EXTRAIT =
Si le cinéphile aura reconnu les références aux courts de François Ozon, il sera peut-être tenté par d’autres. Ainsi Les amours imaginaires (Xavier Dolan, 2010) et la relation triangulaire entre Francis, Marie et Nicolas. On y retrouverait respectivement Alex, Kate et David et, plus particulièrement l’ambiguïté de Nicolas/David, d’une part, et de son investissement aux antipodes de celui de Francis/Alex et de sa perception de l’Autre !

Quand on a 17 ans, déjà cité reviendra probablement à la mémoire, à la fois pour l’âge des protagonistes que pour la réaction d’une mère (songeant ainsi à Mme Gorman, jouée par Valeria Bruni Tedeschi), de même que Call Me by Your Name, pour un amour d’été que le cadet voudrait éternel au contraire de l’ainé, film également adapté d’un roman. Tout comme Elio, Alex aime, un point c’est tout, et cet amour est éternel et les promesses, pour insensées qu’elles soient, doivent être tenues (pour faire le deuil ?). Et, pour avoir revu récemment Crash de David Cronenberg en version restaurée, ce film peut venir à l’esprit lorsque David parle de la différence entre « aller vite » et « la vitesse » et de son rêve de voir l’un et l’autre se rejoindre !

La bande originale du film signée des années ’80 : In Between Days (The Cure) ; Chercher le garçon (Taxi Girl) ; Toute première fois (Jeanne Mas) ou Cruel Summer (Bananarama) ajoute à l’ambiance du film en le plaçant dans le contexte de ces années-là. Et tout particulièrement Sailing chanté par Rod Stewart à deux moments du film, la scène de dancing d’abord et LA scène-clé enfin peut faire penser au rôle que joue My Way dans une des scènes clé de Nocturama de Bertrand Bonello. A noter que dans le roman, la danse du coucou (ici transposée par Sailing) fait référence au générique de Laurel et Hardy qui fait « tik tak tok » qui est importante, et ressemble à un coucou (source).

Enfin, le cinéphile appréciera de retrouver le grain de la pellicule, d’autant plus prégnant que le film est tourné en Super 16. Dans le cas présent, il ne s’agit pas de pure coquetterie, mais de retrouver à la fois l’époque de l’action, mais également le charme désuet de vacances, de ces six semaines où l’imaginaire fait que l’autre que je rêve n’est pas lui ! Mais n’est-ce pas une constante qui enrichit et empoisonne l’Amour d’une même geste !?

Lien vers la critique de Julien

 Affiche et bande-annonce

https://www.youtube.com/embed/JLaZBRT6Ev4
ÉTÉ 85 Bande Annonce (2020) François Ozon, Film Français - YouTube

 Entretien avec François 0zon et Félix Lefèbvre

https://www.youtube.com/embed/-gPgvvrLjVI
ÉTÉ 85 : Entretien avec FRANÇOIS OZON & FÉLIX LEFEBVRE - YouTube

 Pour le fun : un ’blind test’...

avec Benjamin Voisin, Félix Lefebvre & Philippine Velge sur la chaine Youtube horssceneofficiel :

https://www.youtube.com/embed/-RdafMXnd0A
#OZON "Été 85" Benjamin Voisin, Félix Lefebvre & Philippine Velge • Blind test 1985 - YouTube

 L’action... en mode érudition !

EXERCICES À RÉALISER =
[1] D'après l'extrait sur Été 85, quelle chanson interprétée par Rod Stewart revient à deux moments du film ?
[2] Reproduisez le passage de l'extrait sur Été 85 qui va de « Entretien avec François 0zon » à « en mode érudition ! ».
[3] Prolongez l'extrait sur Été 85 à partir de sa dernière phrase.

ÉCHANTILLON DE DONNÉES =

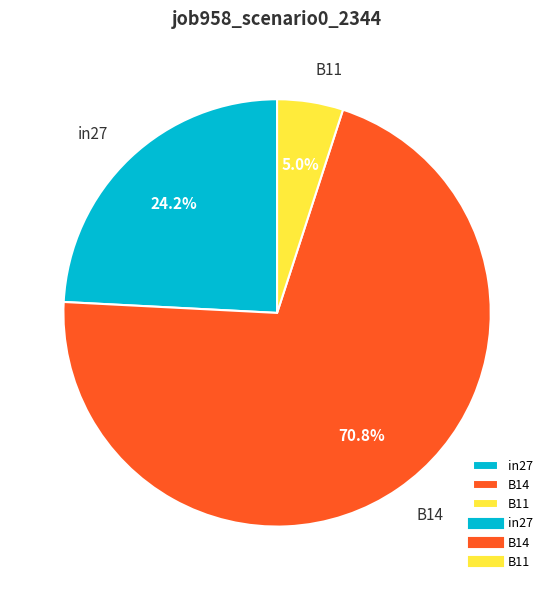

Between in27 and B14, which is larger?

B14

RÉPONSES PAR EXERCICE =
[1] Sailing.

[2]
Entretien avec François 0zon et Félix Lefèbvre

https://www.youtube.com/embed/-gPgvvrLjVI
ÉTÉ 85 : Entretien avec FRANÇOIS OZON & FÉLIX LEFEBVRE - YouTube

 Pour le fun : un ’blind test’...

avec Benjamin Voisin, Félix Lefebvre & Philippine Velge sur la chaine Youtube horssceneofficiel :

https://www.youtube.com/embed/-RdafMXnd0A
#OZON "Été 85" Benjamin Voisin, Félix Lefebvre & Philippine Velge • Blind test 1985 - YouTube

 L’action... en mode érudition !

[3]
L’action et ses conséquences selon Hannah Arendt !

Pour Mme Arendt, l’action est l’« activité » qui met directement en rapport les hommes sans la médiation des objets ni de la matière. Nous sommes dans le domaine des hommes agissants. Le pluriel est nécessaire parce qu’ici, la condition humaine est la pluralité. Il ne s’agit cependant pas du face-à-face intersubjectif relatif au domaine privé, car on se situe essentiellement dans la zone publique, collective. Ce sont DES hommes et non pas l’homme qui vivent sur terre et habitent le monde. Si tous les aspects de la condition humaine ont « à voir » de l’une ou l’autre façon avec le « politique », c’est la pluralité qui sera spécifiquement la condition de toute vie proprement politique. Toutefois, il y aura un renversement à la modernité. Ce sera l’homo faber qui sera placé au sommet de l’échelle, ce que Marx théorisera a posteriori. Malheureusement Marx voit homo faber et non homo activus ! C’est pourquoi le travail sera ambigu chez Marx puisqu’il est à la fois source d’aliénation et de libération !

Pourtant, malgré la peur qu’il fait naître, l’agir serait la plus humaine des activités. L’auteur caractérise l’action par l’imprévisibilité et l’irréversibilité. Quand j’ai parlé et/ou agi (par exemple lancé un mouvement de grève à Dansk… ou promis une danse à David Gorman), je ne sais pas faire que je n’aie pas parlé ou agi d’une part, et je ne sais pas où cela conduira, d’autre part. En ce sens, le tragique de l’existence humaine est lié à l’irréversibilité de l’action.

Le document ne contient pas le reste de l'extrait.